Freestanding emergency rooms — some owned by hospitals and some not — already serve patients in metro Denver. They locate in areas that are underserved by the emergency rooms attached to hospitals. Different from urgent care centers, they charge more because they can do more. They typically have board-certified physicians on duty 24 hours a day, every day, and are equipped to diagnose and stabilize cardiac arrest, stroke symptoms and trauma.

Ambulances do not deliver patients to freestanding emergency rooms, and patients who arrive at them needing surgery or specialist care are transferred to hospitals. Under the federal Emergency Medical Treatment and Labor Act, all emergency rooms must treat and stabilize life-threatening conditions regardless of a patient’s ability to pay.

Without question, closing emergency rooms would harm patients. Patients visit emergency rooms because they are ill, though only about 17 percent of emergency room visits comprise conditions that result in admission to a hospital.

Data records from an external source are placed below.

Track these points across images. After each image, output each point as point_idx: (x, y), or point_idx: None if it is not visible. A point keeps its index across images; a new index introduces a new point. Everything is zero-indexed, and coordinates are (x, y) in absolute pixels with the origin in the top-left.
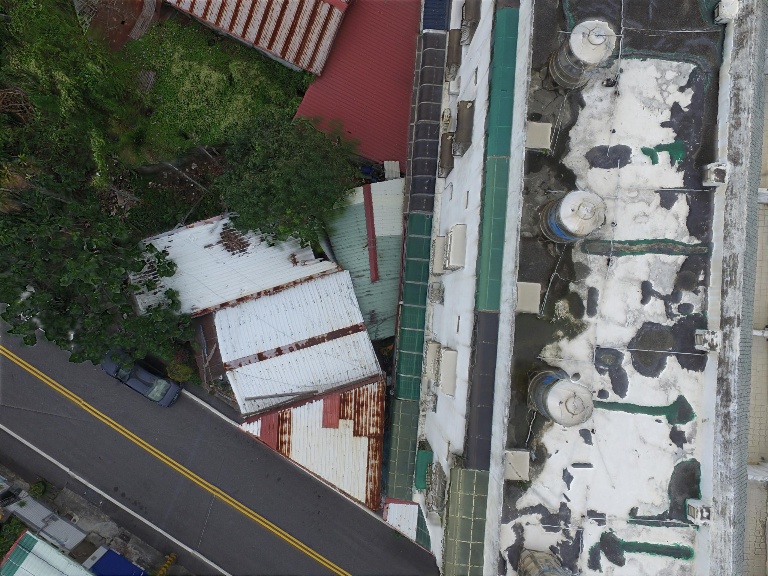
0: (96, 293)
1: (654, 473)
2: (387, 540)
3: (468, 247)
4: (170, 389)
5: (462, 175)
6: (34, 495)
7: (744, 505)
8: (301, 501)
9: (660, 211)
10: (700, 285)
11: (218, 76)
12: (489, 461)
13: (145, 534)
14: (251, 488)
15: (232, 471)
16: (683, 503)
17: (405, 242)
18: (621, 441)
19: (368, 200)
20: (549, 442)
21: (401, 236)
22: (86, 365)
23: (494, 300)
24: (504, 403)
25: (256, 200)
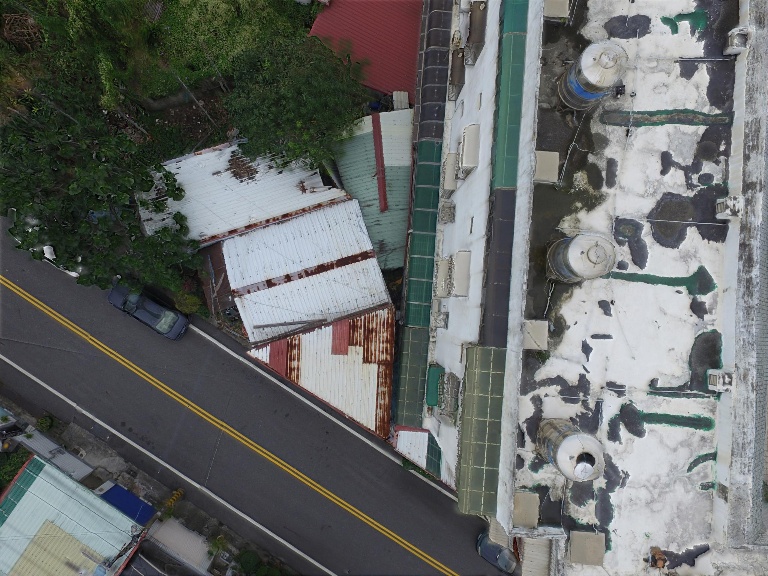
0: (105, 205)
1: (674, 344)
2: (396, 477)
3: (482, 143)
4: (178, 321)
5: (474, 82)
6: (41, 428)
7: (766, 378)
8: (309, 437)
9: (680, 81)
10: (721, 155)
11: (226, 6)
12: (506, 338)
13: (152, 469)
14: (259, 424)
15: (240, 407)
16: (704, 374)
17: (414, 173)
18: (641, 312)
19: (377, 129)
20: (568, 314)
21: (410, 167)
22: (93, 300)
23: (511, 176)
24: (523, 270)
25: (266, 111)
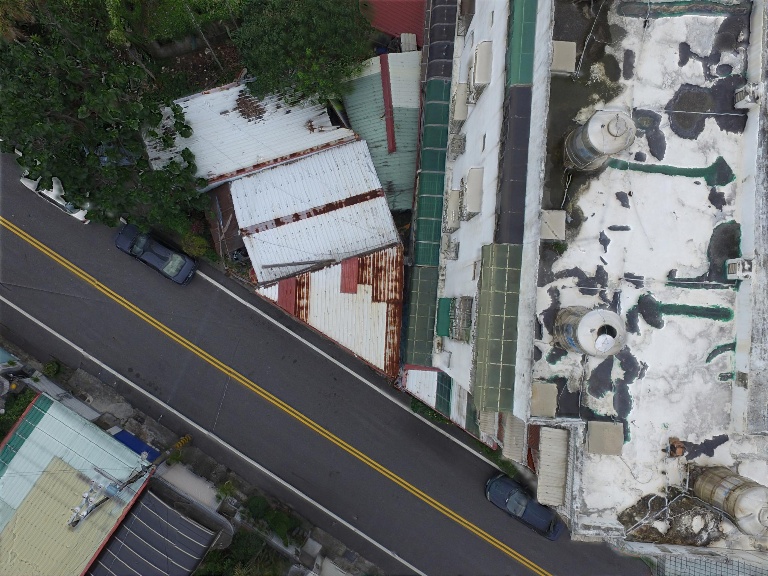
0: (114, 131)
1: (693, 235)
2: (404, 423)
3: (495, 56)
4: (185, 265)
5: (486, 4)
6: (48, 373)
7: None
8: (317, 383)
9: None
10: (739, 46)
11: None
12: (522, 234)
13: None
14: (267, 370)
15: (247, 353)
16: (723, 265)
17: (422, 114)
18: (659, 203)
19: (385, 69)
20: (585, 205)
21: (418, 109)
22: (100, 245)
23: (527, 71)
24: (540, 157)
25: (276, 37)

According to a 2013 Annals of Emergency Medicine study, patients wait longer and are more likely to leave without being seen in emergency rooms that handle large numbers of patients. As one would expect, these are often found at trauma centers. Freestanding emergency rooms can improve patient care by reducing travel times, waits for care and missed work. In doing so, they also may lessen pressures on the emergency departments that handle major trauma cases.

Why introduce a bill that harms patients? Competition from freestanding emergency rooms has the potential to reduce the amount that monopoly hospital emergency rooms can charge for their services. Like other special interest groups, Colorado’s existing hospitals have developed a loyal group of state legislators who are willing to vote for them without regard for the harm that protecting hospital cashflows inflicts on ordinary citizens in need of health care.

In 2009, these legislators supported a tax on hospital bills that had removed $2.9 billion from taxpayer wallets by 2012. Disguised as a fee to evade the Taxpayer Bill of Rights requirement for a vote on tax increases, this tax has increased health care costs. In addition, the hospitals have convinced legislators to pass laws prohibiting physician-owned specialty hospitals, even though research has shown that such hospitals help patients by improving care and reducing health care costs.

Colorado’s hospitals are big businesses. As the bill to close competitive emergency rooms shows, they would rather outlaw competitors than outproduce them. Colorado legislators need to remember that handing hospitals a monopoly over freestanding emergency rooms does not serve the best interests of their constituents. It will increase health care costs while reducing health care access, and increase the pain for ordinary citizens already suffering from Obamacare cost increases.